Lockdown has irreversibly changed our lives. Whether you are accepting of, resistant to, or reluctantly suffering through these measures, we're all responding to our new reality in different ways. In the UK, hair clipper sales have risen by 229% while in China, the number of new users of the language learning app Duolingo has more than doubled. In America, Land of the Free, gun sales are at an all-time high since the introduction of background checks in 1998.
Some are relishing this opportunity to lounge across the sofa and binge-watch television, while the rest of us are excessively pacing our living rooms like restless animals in a zoo enclosure. What we can all agree on, however, is that lockdown has changed when we wake up as well as the quantity and quality of our sleep.
I thought it was just me, but it turns out lockdown is messing with all of our heads. Google searches for 'weird dreams' have doubled since this time last year. More specifically, searches for 'why am I dreaming about my ex' have increased by an astonishing 2,450% compared to last year, a comforting statistic after my dream about being the guest speaker at a conference hosted by my exes.
Freud called dreams the 'liberation of the spirit'. Well, if my 'quarandreams' are anything to go by, consider my spirit thoroughly unfettered. In the last few weeks, I have dreamt that I was about to sit my Advanced Higher music exam despite not having practised all year (I never took Advanced Higher music), that I missed my own Zoom wedding because I had the wrong meeting ID (I am as far from engaged as Earth is from the sun) and that I kept trying to pay for a round of drinks at a bar with a slice of cheese (and was appalled when it wasn't accepted as legal tender). Just last night, I had a dream that my bed was surrounded by a moat guarded by an inflatable, yet simultaneously very real, shark.
One reason for the quarandream phenomenon is the fact that most people are getting more sleep.
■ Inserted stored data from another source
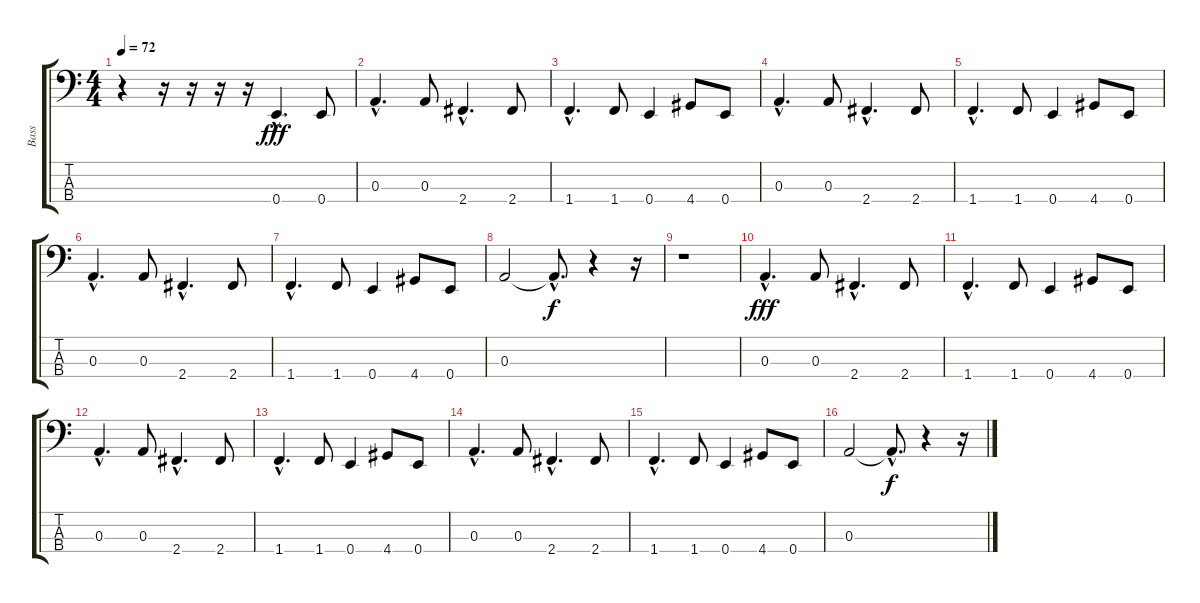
\track ("Bass" "Bass") {instrument fretlessbass}
\staff {score tabs}
\tuning (G2 D2 A1 E1) {hide}
\ts (4 4)
\tempo 72
\clef f4
\ks c
r.4{dy fff} r.16 r.16 r.16 r.16 0.4{hac}.4{d} 0.4.8 |
0.3{hac}.4{d} 0.3.8 2.4{hac}.4{d} 2.4.8 |
1.4{hac}.4{d} 1.4.8 0.4.4 4.4.8 0.4.8 |
0.3{hac}.4{d} 0.3.8 2.4{hac}.4{d} 2.4.8 |
1.4{hac}.4{d} 1.4.8 0.4.4 4.4.8 0.4.8 |
0.3{hac}.4{d} 0.3.8 2.4{hac}.4{d} 2.4.8 |
1.4{hac}.4{d} 1.4.8 0.4.4 4.4.8 0.4.8 |
0.3.2 0.3{hac t}.8{d dy f} r.4 r.16 |
r.1 |
0.3{hac}.4{d dy fff} 0.3.8 2.4{hac}.4{d} 2.4.8 |
1.4{hac}.4{d} 1.4.8{volume 15} 0.4.4{volume 15} 4.4.8{volume 13} 0.4.8{volume 12} |
0.3{hac}.4{d volume 12} 0.3.8{volume 10} 2.4{hac}.4{d volume 9} 2.4.8{volume 8} |
1.4{hac}.4{d volume 7} 1.4.8{volume 5} 0.4.4{volume 5} 4.4.8{volume 4} 0.4.8{volume 3} |
0.3{hac}.4{d volume 2} 0.3.8{volume 0} 2.4{hac}.4{d} 2.4.8 |
1.4{hac}.4{d} 1.4.8 0.4.4 4.4.8 0.4.8 |
0.3.2 0.3{hac t}.8{d dy f} r.4 r.16
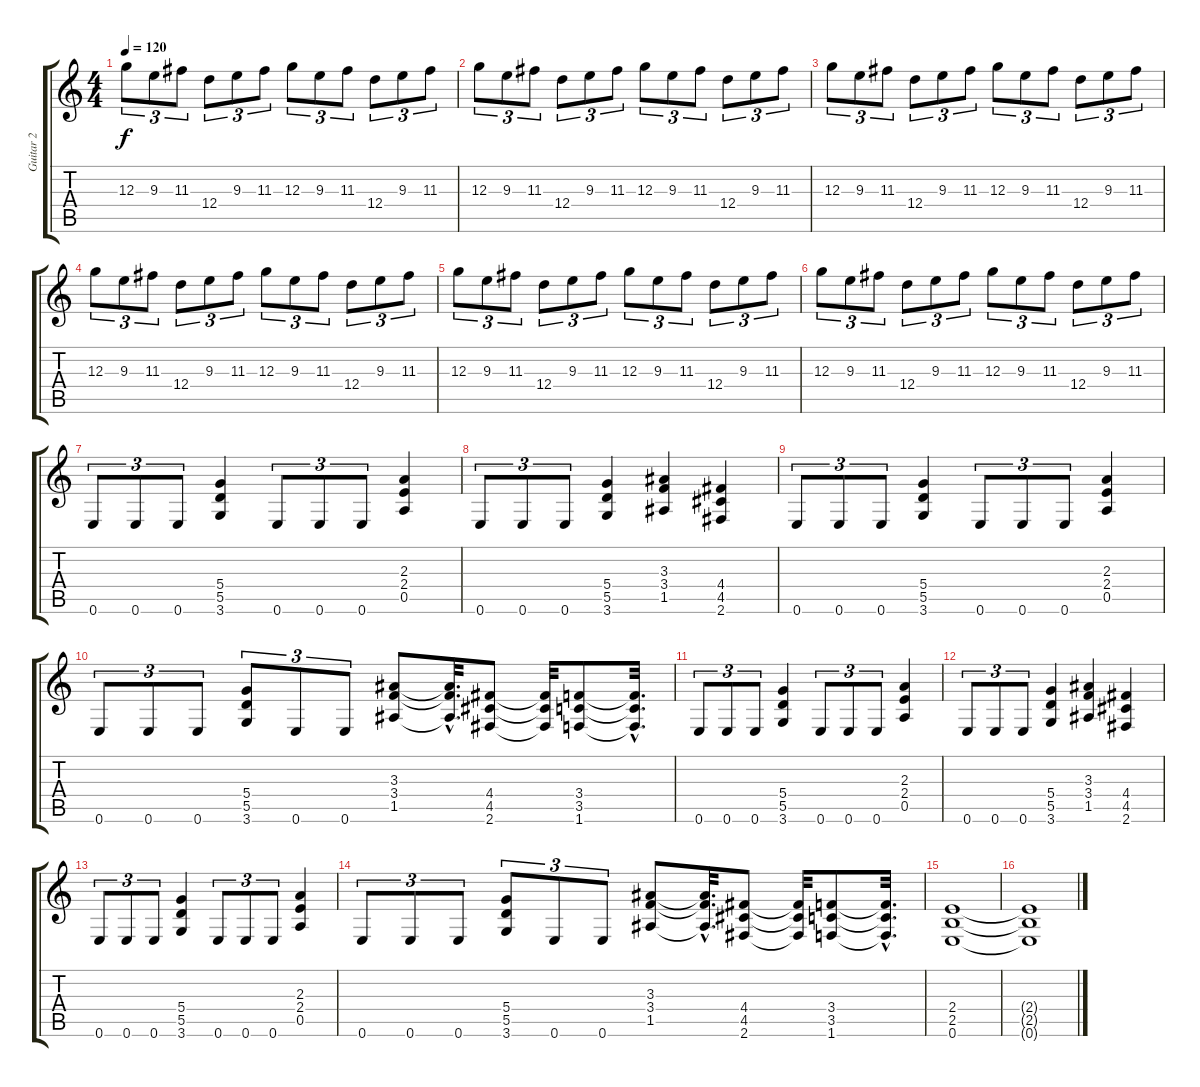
\track ("Guitar 2" "Guitar 2") {instrument distortionguitar}
\staff {score tabs}
\tuning (E4 B3 G3 D3 A2 E2) {hide}
\ts (4 4)
\tempo 120
\clef g2
\ks c
12.3.8{tu (3 2) dy f} 9.3.8{tu (3 2)} 11.3.8{tu (3 2)} 12.4.8{tu (3 2)} 9.3.8{tu (3 2)} 11.3.8{tu (3 2)} 12.3.8{tu (3 2)} 9.3.8{tu (3 2)} 11.3.8{tu (3 2)} 12.4.8{tu (3 2)} 9.3.8{tu (3 2)} 11.3.8{tu (3 2)} |
12.3.8{tu (3 2)} 9.3.8{tu (3 2)} 11.3.8{tu (3 2)} 12.4.8{tu (3 2)} 9.3.8{tu (3 2)} 11.3.8{tu (3 2)} 12.3.8{tu (3 2)} 9.3.8{tu (3 2)} 11.3.8{tu (3 2)} 12.4.8{tu (3 2)} 9.3.8{tu (3 2)} 11.3.8{tu (3 2)} |
12.3.8{tu (3 2)} 9.3.8{tu (3 2)} 11.3.8{tu (3 2)} 12.4.8{tu (3 2)} 9.3.8{tu (3 2)} 11.3.8{tu (3 2)} 12.3.8{tu (3 2)} 9.3.8{tu (3 2)} 11.3.8{tu (3 2)} 12.4.8{tu (3 2)} 9.3.8{tu (3 2)} 11.3.8{tu (3 2)} |
12.3.8{tu (3 2)} 9.3.8{tu (3 2)} 11.3.8{tu (3 2)} 12.4.8{tu (3 2)} 9.3.8{tu (3 2)} 11.3.8{tu (3 2)} 12.3.8{tu (3 2)} 9.3.8{tu (3 2)} 11.3.8{tu (3 2)} 12.4.8{tu (3 2)} 9.3.8{tu (3 2)} 11.3.8{tu (3 2)} |
12.3.8{tu (3 2)} 9.3.8{tu (3 2)} 11.3.8{tu (3 2)} 12.4.8{tu (3 2)} 9.3.8{tu (3 2)} 11.3.8{tu (3 2)} 12.3.8{tu (3 2)} 9.3.8{tu (3 2)} 11.3.8{tu (3 2)} 12.4.8{tu (3 2)} 9.3.8{tu (3 2)} 11.3.8{tu (3 2)} |
12.3.8{tu (3 2)} 9.3.8{tu (3 2)} 11.3.8{tu (3 2)} 12.4.8{tu (3 2)} 9.3.8{tu (3 2)} 11.3.8{tu (3 2)} 12.3.8{tu (3 2)} 9.3.8{tu (3 2)} 11.3.8{tu (3 2)} 12.4.8{tu (3 2)} 9.3.8{tu (3 2)} 11.3.8{tu (3 2)} |
0.6.8{tu (3 2)} 0.6.8{tu (3 2)} 0.6.8{tu (3 2)} (5.4 5.5 3.6).4 0.6.8{tu (3 2)} 0.6.8{tu (3 2)} 0.6.8{tu (3 2)} (2.3 2.4 0.5).4 |
0.6.8{tu (3 2)} 0.6.8{tu (3 2)} 0.6.8{tu (3 2)} (5.4 5.5 3.6).4 (3.3 3.4 1.5).4 (4.4 4.5 2.6).4 |
0.6.8{tu (3 2)} 0.6.8{tu (3 2)} 0.6.8{tu (3 2)} (5.4 5.5 3.6).4 0.6.8{tu (3 2)} 0.6.8{tu (3 2)} 0.6.8{tu (3 2)} (2.3 2.4 0.5).4 |
0.6.8{tu (3 2)} 0.6.8{tu (3 2)} 0.6.8{tu (3 2)} (5.4 5.5 3.6).8{tu (3 2)} 0.6.8{tu (3 2)} 0.6.8{tu (3 2)} (3.3 3.4 1.5).8 (3.3{hac t} 3.4{hac t} 1.5{hac t}).32{d} (4.4 4.5 2.6).8 (4.4{t} 4.5{t} 2.6{t}).32 (3.4 3.5 1.6).8 (3.4{hac t} 3.5{hac t} 1.6{hac t}).32{d} |
0.6.8{tu (3 2)} 0.6.8{tu (3 2)} 0.6.8{tu (3 2)} (5.4 5.5 3.6).4 0.6.8{tu (3 2)} 0.6.8{tu (3 2)} 0.6.8{tu (3 2)} (2.3 2.4 0.5).4 |
0.6.8{tu (3 2)} 0.6.8{tu (3 2)} 0.6.8{tu (3 2)} (5.4 5.5 3.6).4 (3.3 3.4 1.5).4 (4.4 4.5 2.6).4 |
0.6.8{tu (3 2)} 0.6.8{tu (3 2)} 0.6.8{tu (3 2)} (5.4 5.5 3.6).4 0.6.8{tu (3 2)} 0.6.8{tu (3 2)} 0.6.8{tu (3 2)} (2.3 2.4 0.5).4 |
0.6.8{tu (3 2)} 0.6.8{tu (3 2)} 0.6.8{tu (3 2)} (5.4 5.5 3.6).8{tu (3 2)} 0.6.8{tu (3 2)} 0.6.8{tu (3 2)} (3.3 3.4 1.5).8 (3.3{hac t} 3.4{hac t} 1.5{hac t}).32{d} (4.4 4.5 2.6).8 (4.4{t} 4.5{t} 2.6{t}).32 (3.4 3.5 1.6).8 (3.4{hac t} 3.5{hac t} 1.6{hac t}).32{d} |
(2.4 2.5 0.6).1 |
(2.4{t} 2.5{t} 0.6{t}).1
According to a survey conducted by King's College London, 62% of people in the UK are getting just as much sleep, if not more, than before lockdown measures were brought in on 23 March. Deirdre Barrett, assistant professor of psychology at Harvard Medical School, says that because many people aren't being woken up artificially by alarm clocks, or are at least waking up later than usual, they're having more complete sleep cycles and subsequently experiencing periods of deeper sleep. It is during these periods of deeper sleep when dreams tend to be most vivid.
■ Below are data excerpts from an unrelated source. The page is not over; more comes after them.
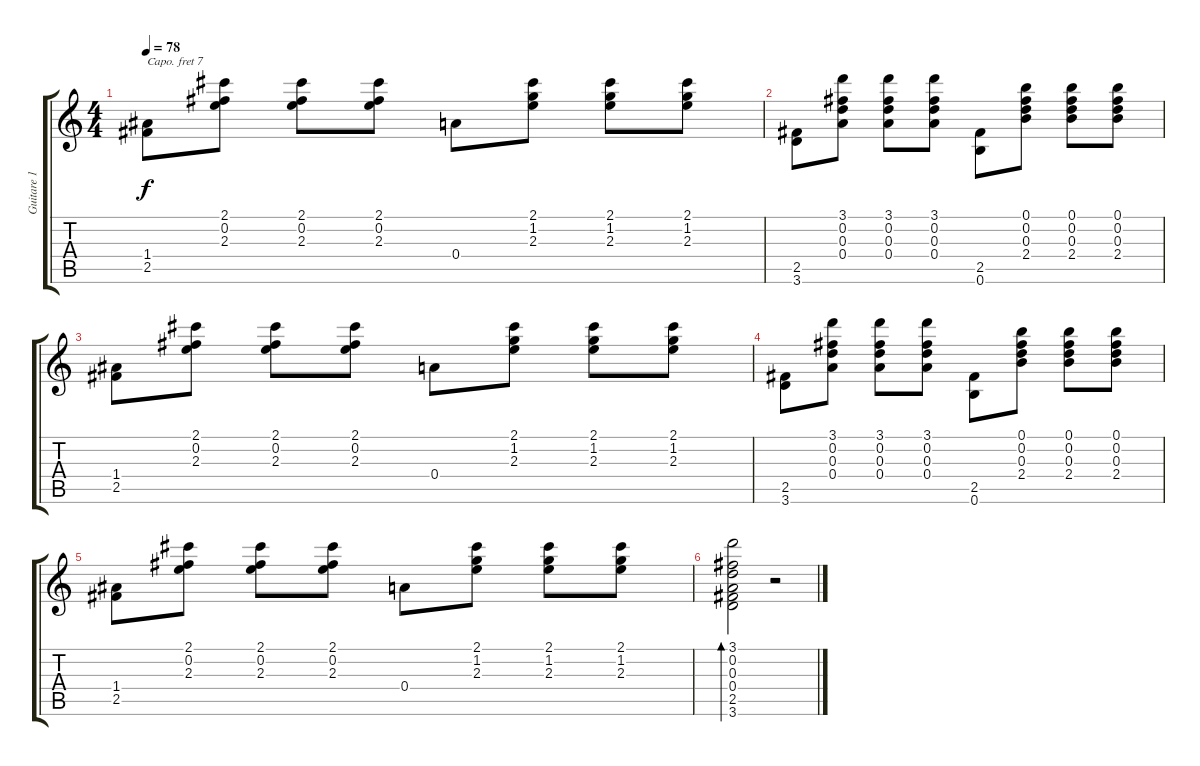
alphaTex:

\track ("Guitare 1" "Guitare 1") {instrument acousticguitarsteel}
\staff {score tabs}
\capo 7
\tuning (E4 B3 G3 D3 A2 E2) {hide}
\ts (4 4)
\tempo 78
\clef g2
\ks c
(1.4 2.5).8{dy f} (2.1 0.2 2.3).8 (2.1 0.2 2.3).8 (2.1 0.2 2.3).8 0.4.8 (2.1 1.2 2.3).8 (2.1 1.2 2.3).8 (2.1 1.2 2.3).8 |
(2.5 3.6).8 (3.1 0.2 0.3 0.4).8 (3.1 0.2 0.3 0.4).8 (3.1 0.2 0.3 0.4).8 (2.5 0.6).8 (0.1 0.2 0.3 2.4).8 (0.1 0.2 0.3 2.4).8 (0.1 0.2 0.3 2.4).8 |
(1.4 2.5).8 (2.1 0.2 2.3).8 (2.1 0.2 2.3).8 (2.1 0.2 2.3).8 0.4.8 (2.1 1.2 2.3).8 (2.1 1.2 2.3).8 (2.1 1.2 2.3).8 |
(2.5 3.6).8 (3.1 0.2 0.3 0.4).8 (3.1 0.2 0.3 0.4).8 (3.1 0.2 0.3 0.4).8 (2.5 0.6).8 (0.1 0.2 0.3 2.4).8 (0.1 0.2 0.3 2.4).8 (0.1 0.2 0.3 2.4).8 |
(1.4 2.5).8 (2.1 0.2 2.3).8 (2.1 0.2 2.3).8 (2.1 0.2 2.3).8 0.4.8 (2.1 1.2 2.3).8 (2.1 1.2 2.3).8 (2.1 1.2 2.3).8 |
(3.1 0.2 0.3 0.4 2.5 3.6).2{bd 120} r.2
Freud also said that dreams are a way of processing material from our conscious minds: the weirder the time, the wackier the dream. This isn't the first time that our heightened emotional states have crept into our subconscious. After 9/11, many New Yorkers reported dreams of being overwhelmed by tidal waves or being attacked or robbed, visions that are commonly associated with feeling overwhelmed or a worsening negative mindset. The impact of the COVID-19 outbreak means that our minds are working overtime to digest this bizarre cocktail of grief, cabin fever and increasing financial pressures.
Some of the most common dreams people have reported during lockdown include the dreamer running away from something or discovering that they've committed a crime. According to a group of psychoanalysts in London currently studying the phenomenon, dreams like this are symptomatic of anxiety and stress. Other common dreams involve someone wanting to hug the dreamer, who lashes out and protests as though they are about to be killed. The National Geographic
has also reported that people are projecting fear of coronavirus onto threats like zombies, insects, murky figures and other metaphorical representations of the pandemic.
On the bright side, these post-apocalyptic visions are incredibly normal. A thicket of uncertainty has become the new landscape of our everyday lives and our minds are just trying to navigate us through this unchartered territory. Talking to the New York Times
, Dr Barrett claims that reducing our anxieties by, for example, imagining a positive scenario or looking at a photograph that evokes a happy memory before we sleep could potentially help temper some of our night-time nuttiness.
Chances are, our dreams will continue to process our COVID-19-related trauma even after life has resumed some semblance of normality. It's an unsettling prospect, but I'll take that over a conference with my exes – virtual or otherwise – any day of the week.